The coroner said at that point, Indianna’s prospect for survival, ‘although poor’, was dependent on receiving skilled basic life support and advanced life support pending her admittance to hospital.

Ms Dilks said that basic life support was provided due to the ‘heroic efforts’ of a guest and staff member who gave Indianna CPR at the poolside and on the way to the hospital.

But, she said, no medical equipment or paramedic was available at the scene, and there was ‘no advanced life support’ in the vehicle which took Indianna to hospital.

Ms Dilks said: “Indianna was admitted to a local critical care facility, the standards of which fell significantly below those of the UK’s critical care units.

“There were deficiencies in hospital management including an attempted wean from sedation.”

The coroner recorded a narrative conclusion that Indianna died due to the effects of near drowning, with ‘deficiencies’ in local emergency services and hospital care contributing to the injury.

Indiana’s parents Kelly Maddison, 42, and Tommy Maddison, 48, previously told the inquest they had had been to the local town on the morning of the incident to pick up some family photographs, leaving Indianna with her sister Billie-Jean Maddison, 25.

When they got back, Indianna was playing around the large heated pool outside the family’s room, Mr Maddison said.

The inquest heard Mrs Maddison attended to the two youngest children while Mr Maddison went to the room to get some cigarettes before going to the snack area to get pizza.

On the way back he had a brief conversation with another couple, when he heard screaming and Ms Maddison shouting: “It’s Indianna.”

Alistair Lee, a sales director from Leeds who was friendly with the family, tried his hardest to save the little girl.

During an emotional testimony given during the hearing, he said: “I was in the pool when it happened.
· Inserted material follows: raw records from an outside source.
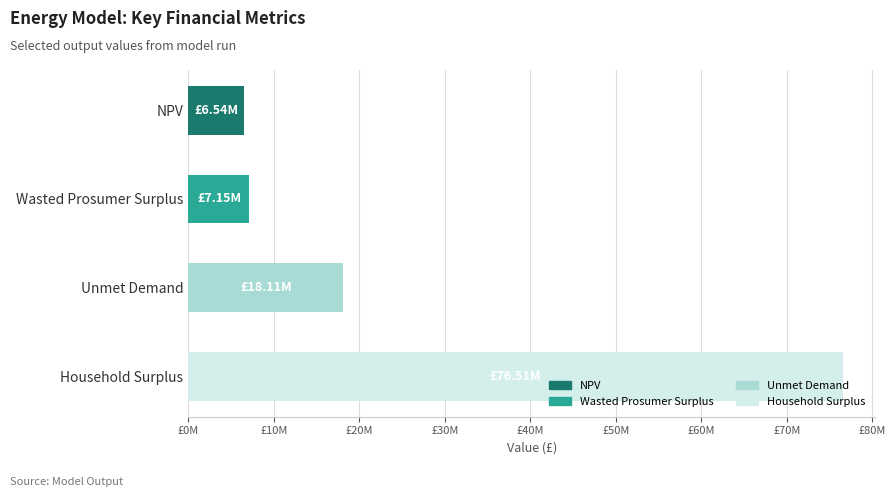

Which category has the highest value across all series?

Household Surplus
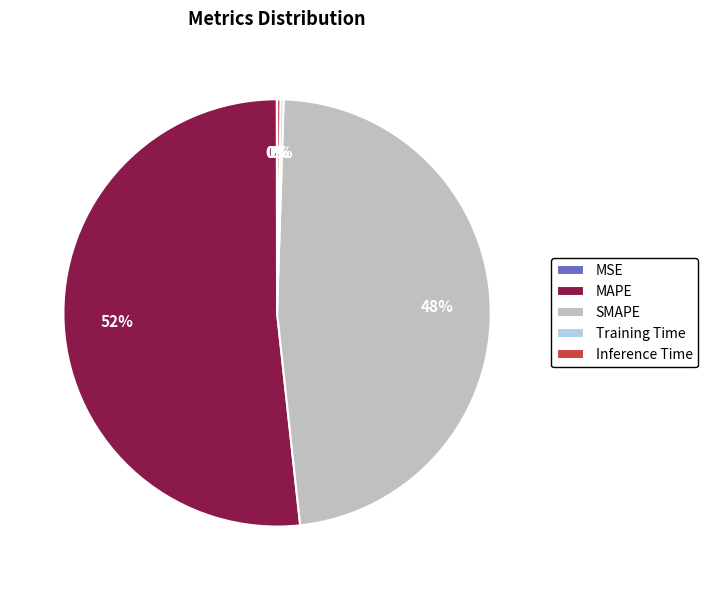

Which category has the biggest portion of the pie?

MAPE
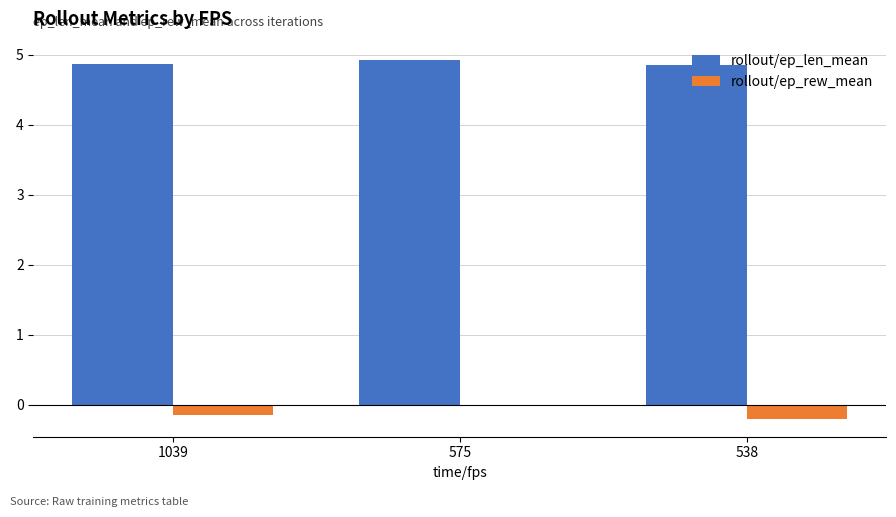

What is the sum of the rollout/ep_len_mean values at 575 and 1039?

9.8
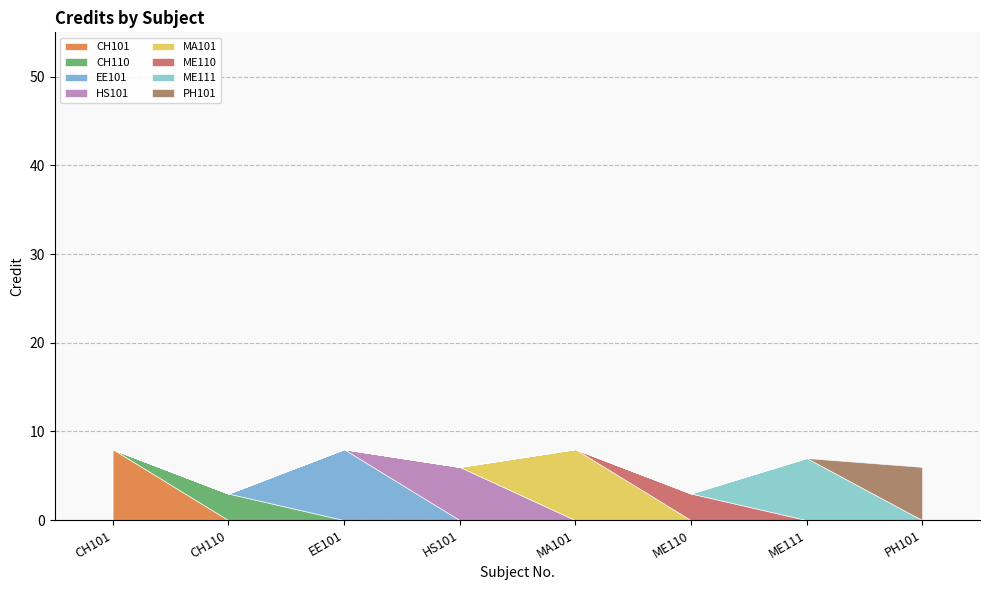

True or false: the data shows 12 at MA101.

False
I automatically swam over.

“It is all a bit blurry but I was doing CPR at one point in the pool. I was doing mouth to mouth in the water for what felt like forever, then I was doing it outside the pool.”

The inquest heard that no suitable medical equipment was ‘available or used’ at the poolside, and that the situation became chaotic as people swarmed around trying to help.

Mrs Maddison’s statement said: “Someone found the hotel doctor but he arrived at the same time as the ambulance.

“He didn’t do much – he walked very slowly towards us and shook his head.”

She said the ambulance arrived after about ten minutes but “it didn’t seem like much of an ambulance” and there was no equipment inside.

During her time at the hospital in Egypt, Indianna’s parents were told she had suffered seizures.

On her last day before being taken home by air ambulance, she was said to have suffered a stroke.

Mr Maddison said: “There was never a doubt that Indianna was not going to be OK. We thought she might be disabled at most.”

The inquest heard that when Indianna was admitted to the Royal Victoria Infirmary she went into a cardiac arrest.

A brain scan later showed there was ‘no hope for Indianna’.